My side projects work very differently. Since I need them to run mostly unattended, I have harnesses that handle catastrophic failures and attempt graceful degradation.
Saki-Sun@reddit
I don't do templates, every new project needs room to iterate and improve and adjust to the requirements.
But I'm not a 'tool builder' type dev. IMHO that approach is too restrictive and limits growth.
Punk_Saint@reddit (OP)
I think it depends on what kind of developer you are, if you have clients that are all asking for different products with the same base. you're going to need a template, It gets quite tedious when you have to build a printing system for example every time you start a new project, or an auth system every project.
For game development or specialized software, you get to start fresh which is always nice.
08148694@reddit
Hey Claude bootstrap a new service. Use the service as a template
Punk_Saint@reddit (OP)
yeah I get this, but I mean the structure of the project itself before you start creating the actual project. i.e the base building blocks, do you have any specialized features for yourself?
jambalaya004@reddit
Access control providers. It’s quite tedious, so a common interface / established convention + any generic code is always nice to have when stating a new project.
Punk_Saint@reddit (OP)
I'm sorry can you elaborate a bit more? Are you talking about granular permissions for users
SpiderHack@reddit
.gitignore and . gitattributes files, every repo forgets the attributes file I've found. Really helps you from having THAT consultant (me, I'm the problem, lol) that uses (or did at one point) windows for development on a project that had all linux or mac machines for the devs before, or vice versa...
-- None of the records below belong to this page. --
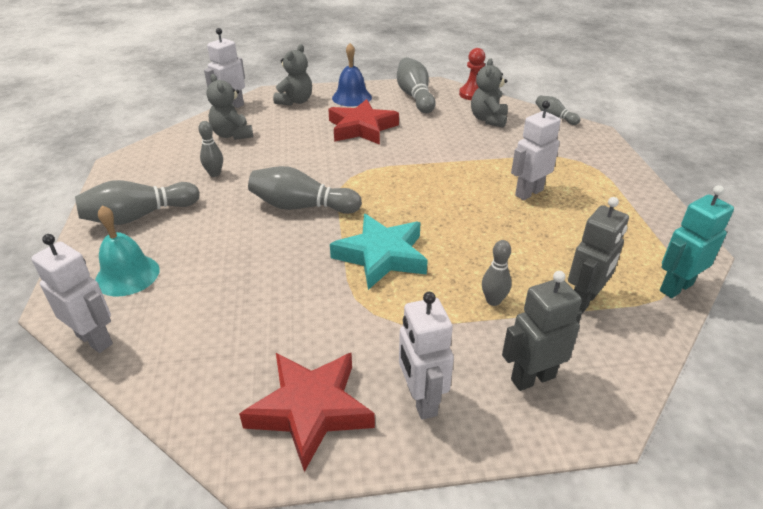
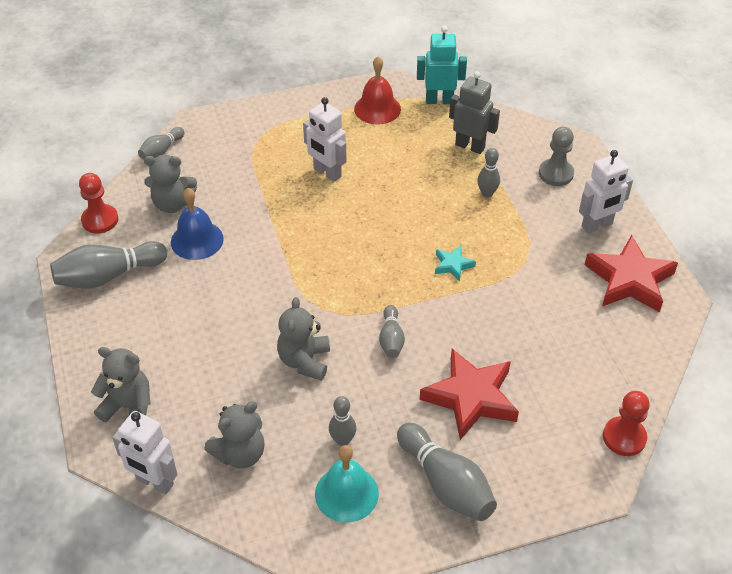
camera: 100 degrees left, 10 degrees up
(95, 339) = (624, 437): white robot -> red pawn
(127, 275) = (541, 450): turquoise bell -> turquoise bell (346, 493)
(299, 164) = (304, 361): none -> grey teddy bear
(302, 207) = (391, 339): grey bowling pin -> grey bowling pin, size x0.56
(352, 97) = (113, 343): blue bell -> blue bell (197, 240)
(361, 128) = (206, 317): red star -> red star (471, 398)
(381, 256) = (453, 265): turquoise star -> turquoise star, size x0.48
(532, 378) = (556, 174): grey robot -> grey pawn
(643, 235) = (377, 109): none -> red bell
(675, 287) = (439, 100): turquoise robot -> turquoise robot turned 135 degrees clockwise

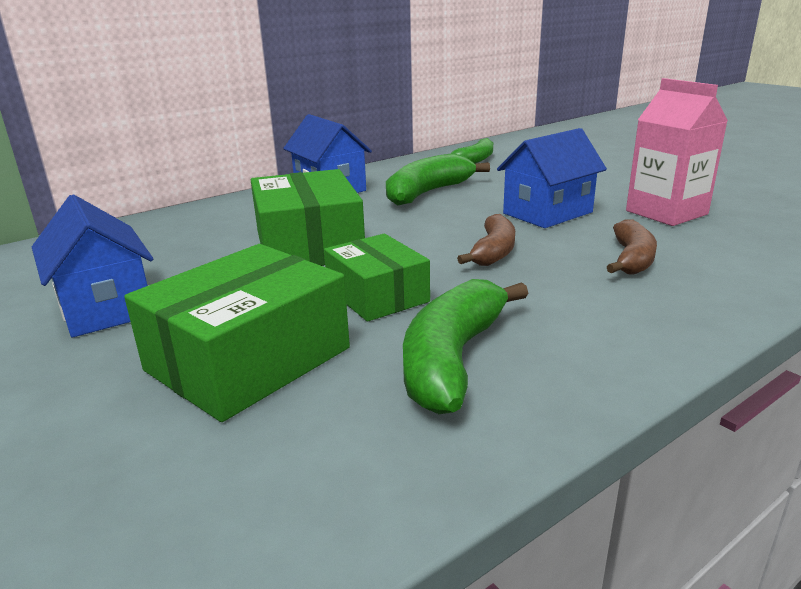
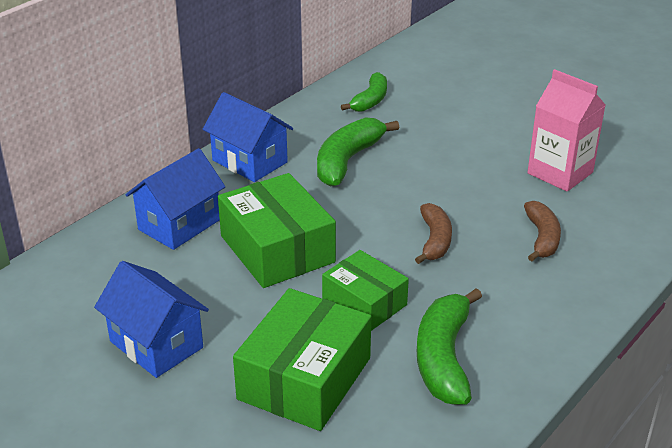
camera: 15 degrees left, 10 degrees up
(547, 213) = (463, 182): blue house -> blue house (179, 224)

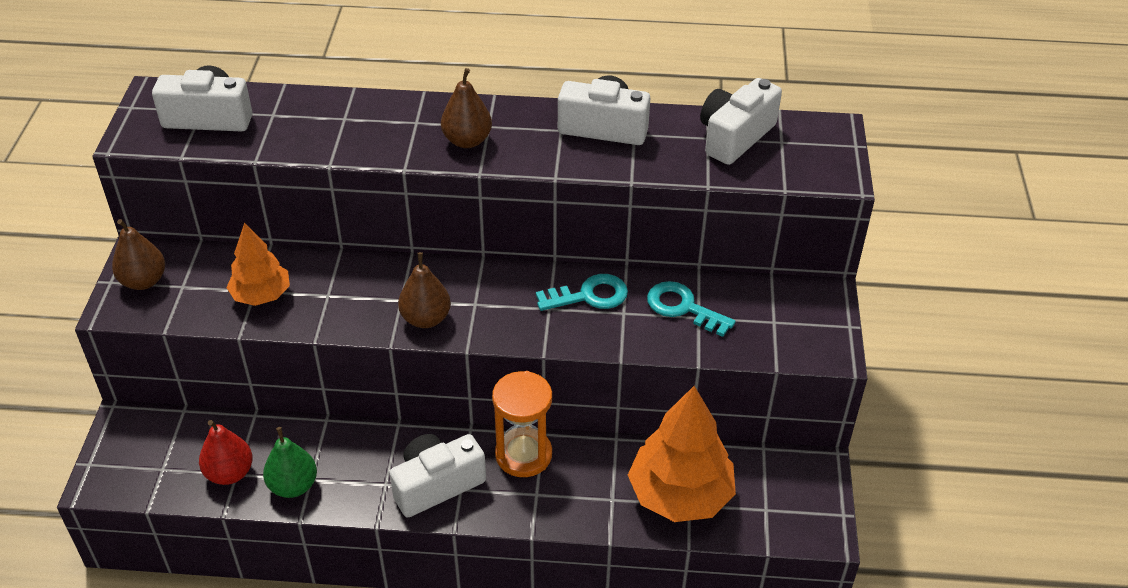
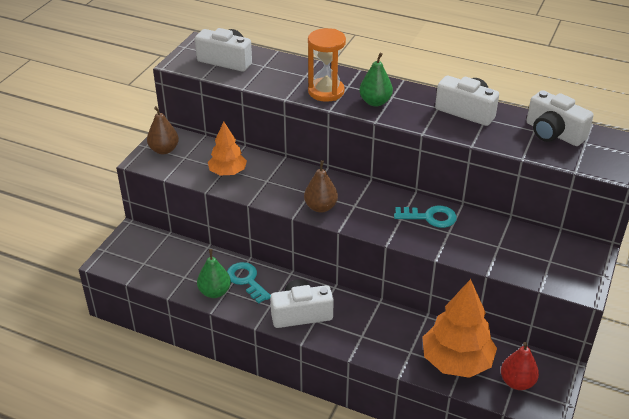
camera: 20 degrees right, 5 degrees down
(229, 473) = (181, 275): red pear -> red pear (517, 382)
(467, 141) = (375, 102): brown pear -> green pear
(523, 455) = (362, 310): orange hourglass -> orange hourglass (326, 91)
(683, 307) = (490, 238): turquoise key -> turquoise key (246, 280)
(735, 136) = (553, 133): white camera -> white camera turned 105 degrees counterclockwise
I've been hired to basically parachute in, use my own hardware to quickly get onboarded and bypassing Fortune 100 corp. Policies to use my own machine to fix issues that VPs approved me skipping all the onboarding BS so I could fix their production/integration issues (what they needed fixed would have passed the delivery date if I had to wait on getting a machine and account from them).
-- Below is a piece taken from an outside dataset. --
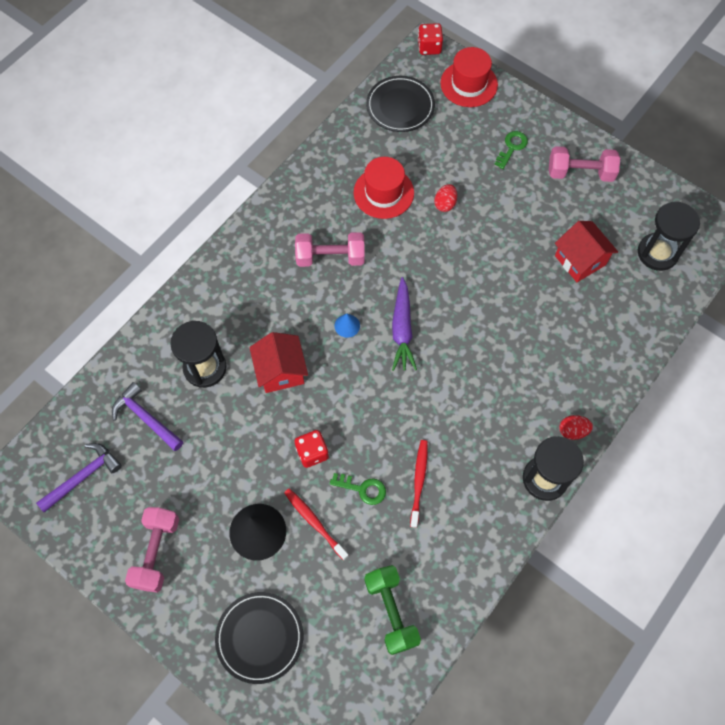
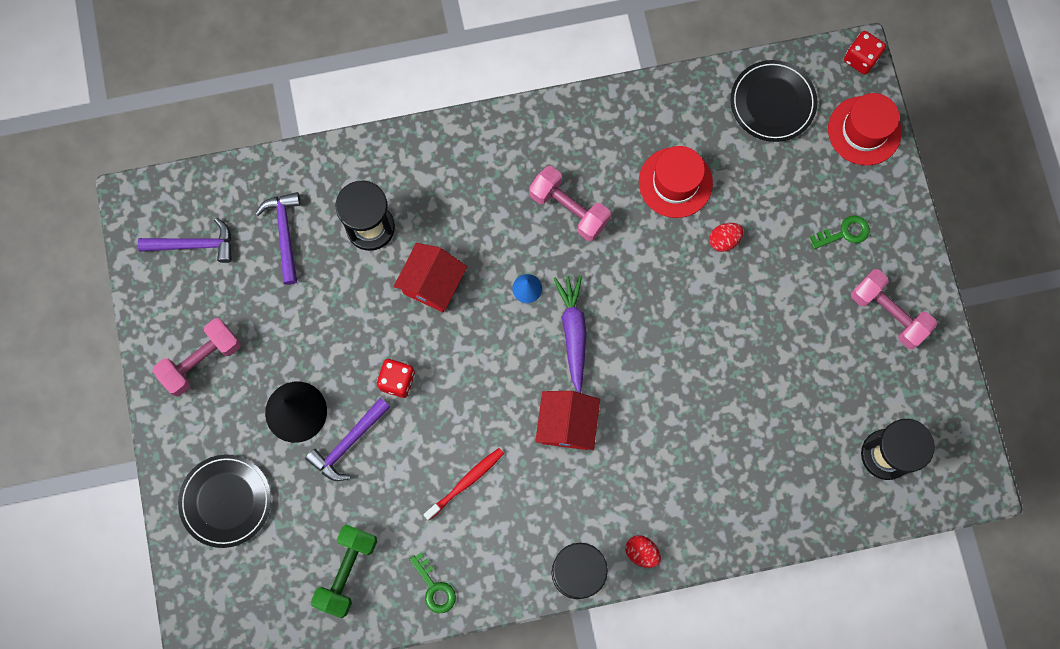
camera: 40 degrees right, 10 degrees up
(314, 522) = (348, 443): red toothbrush -> purple hammer
(363, 489) = (413, 448): green key -> green key (434, 587)
(402, 329) = (573, 332): purple carrot -> purple carrot turned 135 degrees clockwise
(580, 260) = (802, 400): red house -> red house (567, 425)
Knowing that I've been the exception, I know others might be too, so I always add stupid amounts to my git ignore and attributes files, to prevent headaches later.
mikolv2@reddit
My template project is a full production ready CRUD app, along with ci/cd pipelines. Essentially everything boils down to CRUD
Big_Bed_7240@reddit
Very few things should be modeled as simple CRUD though. That’s how you get bad APIs.